To support this model, Red Hat uses cloud services from the likes of ServiceNow, Jive and Google that enable staff to work productively from home, the office or elsewhere. These services are delivered to employees through its Customer One Programme, which is based on what Congdon calls an "open hybrid cloud" that allows organisations to access a variety of cloud services hosted by a mix or providers, "all linked together, we hope, with our own technology".

"About 70 per cent of our applications are web based," explains Congdon. "We've gone with consumer-based applications like Google, Jive, ServiceNow, Salesforce, that work outside the firewall and allow our associates seamless access through a single sign-on mechanism that we developed using Red Hat technology.

"Our folks sign on in the morning with a single sign-on that they can use in all those cloud providers," he adds.

The advantage of using third-party services, Congdon says, is "resilience, as well as the ability to scale and provide global services more readily than we could out of our own internal data centres".

This shift to cloud has led to a change in the way many of Red Hat's IT staff work, reveals Congdon.
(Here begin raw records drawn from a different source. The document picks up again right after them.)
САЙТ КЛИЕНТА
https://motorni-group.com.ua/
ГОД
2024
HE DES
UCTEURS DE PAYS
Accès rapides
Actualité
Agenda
"They're going to be orchestrating resources and solutions provided over the cloud or by vendor partners as well as within the organisation," he says. "IT folks are going to need to understand the business problem and be able to bring a solution to the table, not force their business partners into a two-year development cycle."

Red Hat also provides another career path for IT staff, one where they can move sideways into coding software products.

"We've become a bit of a talent factory as people in IT get familiar with our products and choose to go into coding as a career," he says.

"It's good for the organisation because we keep people within it, and it's good for the product division because they've got folks with real-world implementing skills, and it's good for us in IT because we can point to our associates that they can develop in that direction as a career path."

Congdon says the service orchestrating and coding roles complement each other and help to make his department one that can add real value to the business as well as fix IT problems.

"For most organisations, when the website's down or the email server isn't up, IT is a problem and so you need to run the engine and keep the lights on in order to be successful in IT," he says.

"But where you really add value is by identifying new customers or by going to the product team and identifying areas for new products, or helping the organisation and reducing cost," he adds.

"In most organisations, the finance team doesn't get credit for having money in the bank to make payroll, but it's a requirement of the job and if it isn't done successfully, there's a problem. Similarly, IT needs to keep email available, the website up and so on and if they don't there's a problem.

"But finance and IT can deliver more to the organisation than mundane tasks, they can identify opportunities to grow the business."

"So I think that IT requires two different sets of skills and focus. One is you need to be successful in running the engine and driving out cost and continuing to renew your resources so you an be efficient going forward.

"But at the same time, you need to be identifying business opportunities to drive revenue or reduce cost, so IT needs to do both of those things. The part that's going to be more visible to the business is the latter," Congdon concludes.